Dans la nuit du dimanche 8 au lundi 9 février, l'agence de Lycée scientifique Righi de Rome, via Boncompagni, a été dévastée par une incursion vandaliste.

Salles de classe rendues inutilisables, extincteurs vidés, portes et fenêtres endommagéesmeubles en ruine. Sur les murs, écrits de nature politique opposée: d'un côté « Righi fasciste. L'école est à nous » avec croix gammée ; de l’autre, des slogans attribuables à l’extrême gauche.

Le résultat est le fermeture du plexusdes cours suspendus et une facture de dégâts qui oscille entre 10 et 12 mille eurosalors que les enquêtes policières sont en cours.

Que s'est-il passé dans la nuit

Des inconnus sont entrés dans le complexe de la Via Boncompagni ce week-end. Extincteurs déchargés dans toutes les salles de classefenêtres et portes cassées, toilettes et unités de contrôle endommagées.

L'écriture est apparue à l'extérieur « Righi fasciste. L'école est à nous » avec une croix gammée ; à l'intérieur, d'autres écrits de signes différents, comme « Autonomie contre pouvoir »en référence au mouvement d’extrême gauche Autonomia Operaia. Bien que dans ce cas, il ne soit pas clair si les écrits étaient déjà présents.

Les dégâts ont été découverts lundi matin, juste avant le début des cours.

École fermée et cours suspendus

La situation l'a rendu les salles de classe étaient inutilisables de la branche. Le directeur de l'école Giovanni Cogliandro communiqué aux parents suspension des cours pour les 13 classes du complexe, nécessaires à restauration, nettoyage et désinfection.
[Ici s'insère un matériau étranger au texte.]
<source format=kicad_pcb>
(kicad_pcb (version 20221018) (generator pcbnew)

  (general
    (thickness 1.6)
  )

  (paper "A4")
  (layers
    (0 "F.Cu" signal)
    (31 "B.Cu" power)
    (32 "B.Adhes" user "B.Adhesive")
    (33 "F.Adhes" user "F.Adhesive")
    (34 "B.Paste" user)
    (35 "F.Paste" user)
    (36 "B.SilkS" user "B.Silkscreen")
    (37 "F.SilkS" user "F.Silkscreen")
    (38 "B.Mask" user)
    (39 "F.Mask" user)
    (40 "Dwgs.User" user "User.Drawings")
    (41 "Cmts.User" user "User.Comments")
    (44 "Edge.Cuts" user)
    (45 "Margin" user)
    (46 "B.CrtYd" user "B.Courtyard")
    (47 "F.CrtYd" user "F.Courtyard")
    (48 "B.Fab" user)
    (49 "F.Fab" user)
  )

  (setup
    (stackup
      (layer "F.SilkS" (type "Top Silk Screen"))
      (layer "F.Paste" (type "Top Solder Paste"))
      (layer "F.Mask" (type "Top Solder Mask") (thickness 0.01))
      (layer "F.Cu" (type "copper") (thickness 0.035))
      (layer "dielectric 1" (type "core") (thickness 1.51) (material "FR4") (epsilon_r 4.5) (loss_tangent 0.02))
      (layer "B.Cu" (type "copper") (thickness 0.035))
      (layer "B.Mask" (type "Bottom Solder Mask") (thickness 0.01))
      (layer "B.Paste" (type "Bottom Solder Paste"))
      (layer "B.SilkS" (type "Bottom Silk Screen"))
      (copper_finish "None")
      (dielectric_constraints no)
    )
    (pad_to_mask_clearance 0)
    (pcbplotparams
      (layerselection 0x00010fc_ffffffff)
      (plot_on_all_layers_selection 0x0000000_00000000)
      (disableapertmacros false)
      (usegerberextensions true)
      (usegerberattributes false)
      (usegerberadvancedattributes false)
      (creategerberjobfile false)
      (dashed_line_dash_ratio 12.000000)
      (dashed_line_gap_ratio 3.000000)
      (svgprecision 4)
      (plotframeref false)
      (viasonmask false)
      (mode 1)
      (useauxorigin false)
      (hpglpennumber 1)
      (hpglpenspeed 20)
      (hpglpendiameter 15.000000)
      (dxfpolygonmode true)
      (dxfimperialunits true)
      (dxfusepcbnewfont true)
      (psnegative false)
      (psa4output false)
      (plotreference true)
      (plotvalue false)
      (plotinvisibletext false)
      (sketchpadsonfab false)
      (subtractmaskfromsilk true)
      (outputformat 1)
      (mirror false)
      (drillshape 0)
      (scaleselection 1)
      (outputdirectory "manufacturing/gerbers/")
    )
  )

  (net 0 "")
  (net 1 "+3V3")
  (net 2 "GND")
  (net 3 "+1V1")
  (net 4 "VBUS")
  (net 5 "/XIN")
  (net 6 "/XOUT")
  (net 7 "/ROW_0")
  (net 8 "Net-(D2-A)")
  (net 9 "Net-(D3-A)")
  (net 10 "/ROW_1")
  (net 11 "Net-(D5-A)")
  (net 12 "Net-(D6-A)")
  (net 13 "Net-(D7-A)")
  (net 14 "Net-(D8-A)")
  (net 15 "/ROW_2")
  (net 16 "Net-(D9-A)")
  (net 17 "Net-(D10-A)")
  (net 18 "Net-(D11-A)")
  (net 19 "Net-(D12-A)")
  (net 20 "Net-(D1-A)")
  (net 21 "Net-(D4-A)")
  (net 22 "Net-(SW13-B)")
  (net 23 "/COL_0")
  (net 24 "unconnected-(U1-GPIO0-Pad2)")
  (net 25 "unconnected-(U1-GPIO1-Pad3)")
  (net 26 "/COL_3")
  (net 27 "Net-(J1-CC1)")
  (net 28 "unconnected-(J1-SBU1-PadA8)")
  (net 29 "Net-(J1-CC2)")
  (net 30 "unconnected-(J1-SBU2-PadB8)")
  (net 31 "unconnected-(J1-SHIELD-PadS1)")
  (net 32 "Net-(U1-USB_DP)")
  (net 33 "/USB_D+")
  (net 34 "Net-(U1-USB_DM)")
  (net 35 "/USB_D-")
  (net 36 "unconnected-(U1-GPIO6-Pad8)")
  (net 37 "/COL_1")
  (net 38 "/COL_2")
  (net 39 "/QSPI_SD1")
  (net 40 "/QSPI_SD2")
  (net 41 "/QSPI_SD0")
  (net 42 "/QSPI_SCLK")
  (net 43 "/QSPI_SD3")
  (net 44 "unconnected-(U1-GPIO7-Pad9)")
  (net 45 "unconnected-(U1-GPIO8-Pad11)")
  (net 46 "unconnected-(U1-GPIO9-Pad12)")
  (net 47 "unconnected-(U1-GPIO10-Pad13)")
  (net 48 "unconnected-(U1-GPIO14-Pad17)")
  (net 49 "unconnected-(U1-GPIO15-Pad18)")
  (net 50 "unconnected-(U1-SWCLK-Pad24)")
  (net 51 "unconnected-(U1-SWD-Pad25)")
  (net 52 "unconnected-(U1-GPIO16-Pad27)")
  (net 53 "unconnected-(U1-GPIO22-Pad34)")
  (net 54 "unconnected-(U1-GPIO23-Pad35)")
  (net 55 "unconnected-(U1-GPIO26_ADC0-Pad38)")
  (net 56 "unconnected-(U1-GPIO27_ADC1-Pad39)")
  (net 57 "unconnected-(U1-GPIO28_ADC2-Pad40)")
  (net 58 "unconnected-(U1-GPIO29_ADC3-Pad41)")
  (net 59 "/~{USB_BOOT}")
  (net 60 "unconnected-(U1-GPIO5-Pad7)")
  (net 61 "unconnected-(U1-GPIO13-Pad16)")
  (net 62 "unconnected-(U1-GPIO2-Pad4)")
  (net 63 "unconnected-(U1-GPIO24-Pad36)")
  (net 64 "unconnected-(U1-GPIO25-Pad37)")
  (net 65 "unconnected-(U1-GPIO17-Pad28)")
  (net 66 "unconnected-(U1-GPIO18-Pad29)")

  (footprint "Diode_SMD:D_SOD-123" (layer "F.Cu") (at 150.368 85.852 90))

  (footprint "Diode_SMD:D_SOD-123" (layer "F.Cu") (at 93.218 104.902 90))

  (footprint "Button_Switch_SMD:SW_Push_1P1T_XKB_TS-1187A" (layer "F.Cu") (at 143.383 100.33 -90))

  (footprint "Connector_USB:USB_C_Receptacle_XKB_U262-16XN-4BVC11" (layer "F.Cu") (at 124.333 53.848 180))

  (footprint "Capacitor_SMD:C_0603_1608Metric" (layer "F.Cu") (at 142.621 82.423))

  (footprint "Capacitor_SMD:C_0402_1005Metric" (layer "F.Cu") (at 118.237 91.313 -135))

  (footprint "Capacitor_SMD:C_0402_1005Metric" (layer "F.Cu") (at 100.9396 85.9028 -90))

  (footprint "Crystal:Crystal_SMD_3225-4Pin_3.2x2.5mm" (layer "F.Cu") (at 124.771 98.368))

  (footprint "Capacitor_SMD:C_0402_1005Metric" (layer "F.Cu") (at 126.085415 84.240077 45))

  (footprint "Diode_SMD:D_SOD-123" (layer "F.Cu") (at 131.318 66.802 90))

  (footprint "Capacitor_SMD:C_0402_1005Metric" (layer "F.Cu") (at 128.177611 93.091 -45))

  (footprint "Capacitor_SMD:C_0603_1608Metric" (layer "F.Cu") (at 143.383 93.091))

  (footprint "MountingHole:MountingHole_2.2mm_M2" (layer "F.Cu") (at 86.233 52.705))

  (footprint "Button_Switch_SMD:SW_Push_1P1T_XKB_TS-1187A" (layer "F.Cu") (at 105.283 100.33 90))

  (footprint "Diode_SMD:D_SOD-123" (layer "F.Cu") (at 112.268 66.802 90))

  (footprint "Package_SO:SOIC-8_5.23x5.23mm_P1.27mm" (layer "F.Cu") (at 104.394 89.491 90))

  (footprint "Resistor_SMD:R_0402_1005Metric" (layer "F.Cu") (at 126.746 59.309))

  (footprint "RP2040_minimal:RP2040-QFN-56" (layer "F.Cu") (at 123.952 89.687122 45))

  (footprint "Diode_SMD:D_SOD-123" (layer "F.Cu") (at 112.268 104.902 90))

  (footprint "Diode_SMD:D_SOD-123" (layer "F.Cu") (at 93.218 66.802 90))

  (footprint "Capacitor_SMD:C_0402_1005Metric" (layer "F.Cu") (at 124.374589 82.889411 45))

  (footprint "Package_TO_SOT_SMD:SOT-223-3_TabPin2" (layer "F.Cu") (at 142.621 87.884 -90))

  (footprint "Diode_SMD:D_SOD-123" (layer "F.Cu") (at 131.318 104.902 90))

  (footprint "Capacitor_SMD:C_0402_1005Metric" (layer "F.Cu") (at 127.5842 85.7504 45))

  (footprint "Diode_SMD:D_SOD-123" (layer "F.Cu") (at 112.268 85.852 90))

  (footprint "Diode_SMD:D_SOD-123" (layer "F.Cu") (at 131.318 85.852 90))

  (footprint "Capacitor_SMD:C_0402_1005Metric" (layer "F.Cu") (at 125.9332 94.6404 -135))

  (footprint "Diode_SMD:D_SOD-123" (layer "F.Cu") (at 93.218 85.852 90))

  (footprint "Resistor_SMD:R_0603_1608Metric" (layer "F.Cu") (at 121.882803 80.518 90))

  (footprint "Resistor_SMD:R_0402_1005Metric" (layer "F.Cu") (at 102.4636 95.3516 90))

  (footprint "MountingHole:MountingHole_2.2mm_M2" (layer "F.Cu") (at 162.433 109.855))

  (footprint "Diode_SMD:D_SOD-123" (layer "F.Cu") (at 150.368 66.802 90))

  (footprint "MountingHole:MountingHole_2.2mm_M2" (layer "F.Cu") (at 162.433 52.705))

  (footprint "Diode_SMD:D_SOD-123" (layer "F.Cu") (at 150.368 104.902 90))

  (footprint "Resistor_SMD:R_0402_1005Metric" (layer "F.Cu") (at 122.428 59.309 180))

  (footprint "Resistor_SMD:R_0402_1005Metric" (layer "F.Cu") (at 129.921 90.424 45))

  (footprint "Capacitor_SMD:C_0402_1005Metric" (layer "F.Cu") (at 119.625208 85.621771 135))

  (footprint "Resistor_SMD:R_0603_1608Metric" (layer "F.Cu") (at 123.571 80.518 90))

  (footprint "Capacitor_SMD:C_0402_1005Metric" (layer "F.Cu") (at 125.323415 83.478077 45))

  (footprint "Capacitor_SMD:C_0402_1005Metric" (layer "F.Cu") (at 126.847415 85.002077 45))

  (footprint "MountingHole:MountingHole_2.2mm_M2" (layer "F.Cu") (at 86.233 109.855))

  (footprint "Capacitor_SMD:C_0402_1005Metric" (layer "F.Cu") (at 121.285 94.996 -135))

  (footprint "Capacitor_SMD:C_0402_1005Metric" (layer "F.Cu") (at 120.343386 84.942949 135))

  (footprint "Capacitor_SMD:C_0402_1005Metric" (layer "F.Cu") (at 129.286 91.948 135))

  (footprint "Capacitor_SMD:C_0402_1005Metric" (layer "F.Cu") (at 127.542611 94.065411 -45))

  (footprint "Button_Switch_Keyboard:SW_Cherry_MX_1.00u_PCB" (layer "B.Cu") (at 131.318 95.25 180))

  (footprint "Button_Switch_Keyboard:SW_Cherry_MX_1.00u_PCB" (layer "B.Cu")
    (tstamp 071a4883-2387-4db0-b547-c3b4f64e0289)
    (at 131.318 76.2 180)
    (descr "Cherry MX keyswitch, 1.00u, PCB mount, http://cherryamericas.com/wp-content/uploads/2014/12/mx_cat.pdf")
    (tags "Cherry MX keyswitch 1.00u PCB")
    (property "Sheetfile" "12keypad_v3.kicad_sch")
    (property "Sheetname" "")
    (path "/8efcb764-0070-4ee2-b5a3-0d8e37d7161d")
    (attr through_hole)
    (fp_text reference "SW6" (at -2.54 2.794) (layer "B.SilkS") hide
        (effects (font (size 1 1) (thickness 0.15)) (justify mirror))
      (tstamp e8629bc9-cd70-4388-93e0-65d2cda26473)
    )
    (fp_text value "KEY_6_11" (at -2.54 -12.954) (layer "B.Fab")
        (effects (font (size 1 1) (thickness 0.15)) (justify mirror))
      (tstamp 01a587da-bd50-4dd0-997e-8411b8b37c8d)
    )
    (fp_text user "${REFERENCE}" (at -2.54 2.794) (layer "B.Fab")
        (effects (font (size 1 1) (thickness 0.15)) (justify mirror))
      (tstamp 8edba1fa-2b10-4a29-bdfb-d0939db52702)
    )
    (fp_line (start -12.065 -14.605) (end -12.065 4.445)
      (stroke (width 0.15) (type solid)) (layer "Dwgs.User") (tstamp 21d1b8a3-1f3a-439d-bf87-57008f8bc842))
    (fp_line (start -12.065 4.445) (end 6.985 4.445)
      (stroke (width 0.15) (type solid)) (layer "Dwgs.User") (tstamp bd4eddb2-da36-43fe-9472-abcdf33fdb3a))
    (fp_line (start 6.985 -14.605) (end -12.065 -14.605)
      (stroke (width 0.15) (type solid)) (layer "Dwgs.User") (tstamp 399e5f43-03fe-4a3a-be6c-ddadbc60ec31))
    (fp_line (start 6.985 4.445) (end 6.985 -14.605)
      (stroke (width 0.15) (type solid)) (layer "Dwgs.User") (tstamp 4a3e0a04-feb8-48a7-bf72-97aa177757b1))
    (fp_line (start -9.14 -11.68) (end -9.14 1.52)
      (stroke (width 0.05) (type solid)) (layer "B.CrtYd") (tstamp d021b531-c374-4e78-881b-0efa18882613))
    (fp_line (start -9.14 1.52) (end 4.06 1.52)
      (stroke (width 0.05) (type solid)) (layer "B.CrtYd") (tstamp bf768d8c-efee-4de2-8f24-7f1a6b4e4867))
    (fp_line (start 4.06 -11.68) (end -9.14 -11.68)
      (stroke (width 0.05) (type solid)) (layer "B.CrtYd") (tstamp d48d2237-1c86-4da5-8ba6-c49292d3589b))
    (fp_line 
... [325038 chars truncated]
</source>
Les enseignants en service via Boncompagni ont été temporairement transférés au siège central de via Campania. La réouverture est liée aux horaires techniques des interventions.

Enquêtes et évaluation des dommages

En réponse à la scène où je carabiniers de la gare Via Veneto et le Section d'enquêtes technico-scientifiques de l'unité d'enquête Via In Selci.

Ville métropolitainepropriétaire des bâtiments scolaires, estime les dégâts entre 10 et 12 mille eurosavec la possibilité que la facture augmente si la poudre des extincteurs a compromis ordinateurs et équipements.

Réactions institutionnelles et politiques

L'épisode était condamné par les institutions: nous parlons d'actes graves qui ont rendu les salles de classe inutilisables et créé des désagréments pour les élèves et les familles.

Le Mouvement 5 étoiles a annoncé une question au ministre de l'Éducation Giuseppe Valditara. La position des collectifs étudiants perdure également, liant l’incident à de précédentes incursions dans la zone néofasciste.

Un climat déjà tendu et des précédents

Righi n’est pas étranger aux épisodes similaires. Novembre dernierpendant l'occupation étudiante du siège central de via Campania, groupes externes ils avaient tenté d'entrer dans l'institut en jetant des bouteilles et des briques et en scandant des slogans d'extrême droite.

Dans ce cas, ils étaient partis Enquêtes Digos Et recherches envers les jeunes qui gravitent vers les milieux néofascistes.

Le gérant, interviewé par 'Adnkronos'parle de tristesse et d'un climat de tension généralisé: « Quelle que soit la motivation ou l'idéologie, attaquer ainsi un environnement scolaire en dévastant des classes entières est une abomination. Je regarde toujours avec beaucoup d'intérêt les différents mouvements politiques des jeunes. Mais ce qui s'est passé à Righi est à la fois un acte anti-politique et pré-politique : pure brutalité».

Parce qu'on en parle

Parce qu'il ne s'agit pas seulement de vandalisme : c'est une attaque qui porte préjudice à une communauté scolaireinterrompt le droit aux études, le rallume conflits idéologiques et s'intègre dans un séquence d'épisodes déjà connu.

Et pourquoi Righi, l'un des lycées scientifiques les plus prisés de la capitale, devient malgré lui thermomètre à tension qui sort des salles de classe et touche directement les lieux d’enseignement.